Internet engine matches

Discussion about development of draughts in the time of computer and Internet.
Post Reply
Fabien Letouzey
Posts: 299
Joined: Tue Jul 07, 2015 07:48
Real name: Fabien Letouzey

Re: Internet engine matches

Post by Fabien Letouzey » Fri Aug 07, 2015 19:56

Rein Halbersma wrote:Wouldn't your bottom 4 patterns pick up potential breakthroughs?
That's my assumption, but so does Dragon's. Yet Michel reported a large gain from the table, although it was many years ago. I guess he uses it in search in a different way.
Btw, did you ever study particular pattern coefficients for plausibility?
Assuming you mean having a look at the weights "manually": no I don't do that, because it's very difficult to interpret them due to correlation. For example established features could get a negative weight.
Perhaps your qsearch is also sufficiently different from others to be a contributing factor?
It gains at most 10 Elo in hyper-bullet self-play games. I would guess it's not even measurable in normal games.

BTW I also gain less than 10 Elo from bitbases(!). Many people seem to focus on them as a big computer strength so I'm confused ...

BertTuyt
Posts: 1477
Joined: Wed Sep 01, 2004 19:42

Re: Internet engine matches

Post by BertTuyt » Fri Aug 07, 2015 20:00

Fabien, did you ever measure the strength and depth reduction when you switch off probcut?

Bert

MichelG
Posts: 244
Joined: Sun Dec 28, 2003 20:24
Contact:

Re: Internet engine matches

Post by MichelG » Fri Aug 07, 2015 20:23

Fabien Letouzey wrote: Thanks Ed and Michel!

While I'm not complaining by any means, those results lead to a puzzle for me. Dragon Draughts already has the most accurate evaluation (through years of effort) and it's also gaining a lot from a breakthrough table that Scan doesn't have. I don't believe that my (very naive) ProbCut implementation can compensate for that if at all, so where are the missing Elo points coming from?

You don't have to answer right now BTW :)

Fabien.
It is on the top of my list to investigate that.

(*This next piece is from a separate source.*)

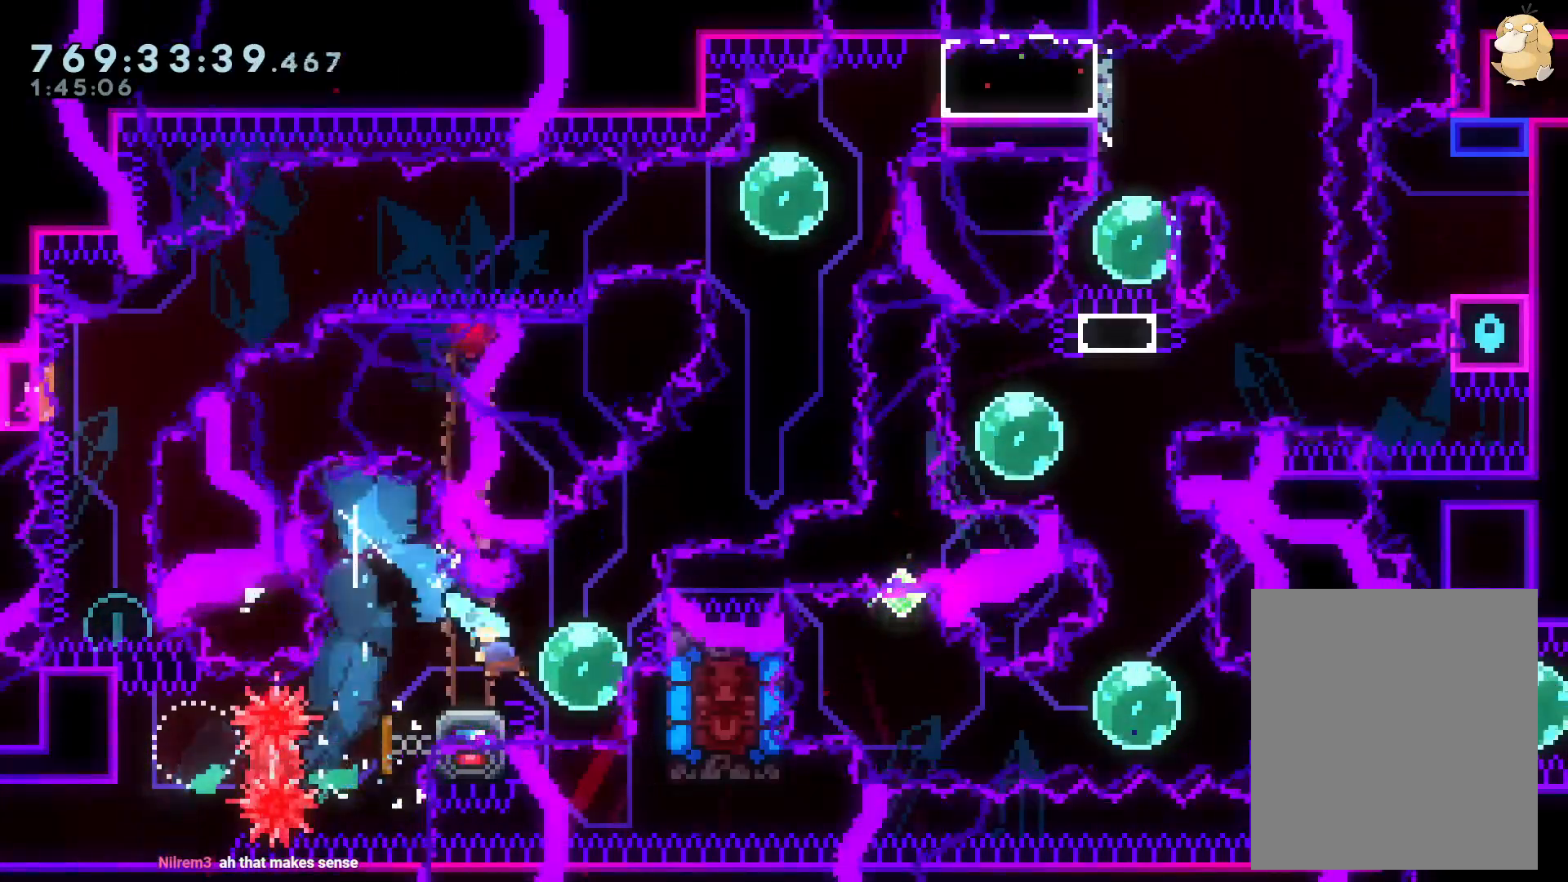
{"buttons": ["X", "DPAD_RIGHT"], "left_stick": "center", "right_stick": "center", "events": [[83, "DPAD_LEFT", "down"], [83, "Y", "down"], [233, "Y", "up"], [250, "DPAD_LEFT", "up"], [267, "DPAD_RIGHT", "down"], [333, "Y", "down"], [450, "X", "down"], [450, "Y", "up"]]}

A couple of weeks ago i exchanged the dragon eval to that of scan 1.0 (with some restrictions), and concluded that dragon's original evaluation function was a lot better. Then i went on vacation, and Krzysztof's results indicated that scan played not as good as kingsrow and i left it alone. But now it is clear that scan is playing a class higher than dragon and kingsrow.

To investigate, i will again try dragon search combined with scan's eval, and put some more effort into that. If that combination wins massively, than it is clear that scan's eval is the cause, otherwise scan's search algorithm are the cause. Scan's smooth eval function may contribute to its good search as well.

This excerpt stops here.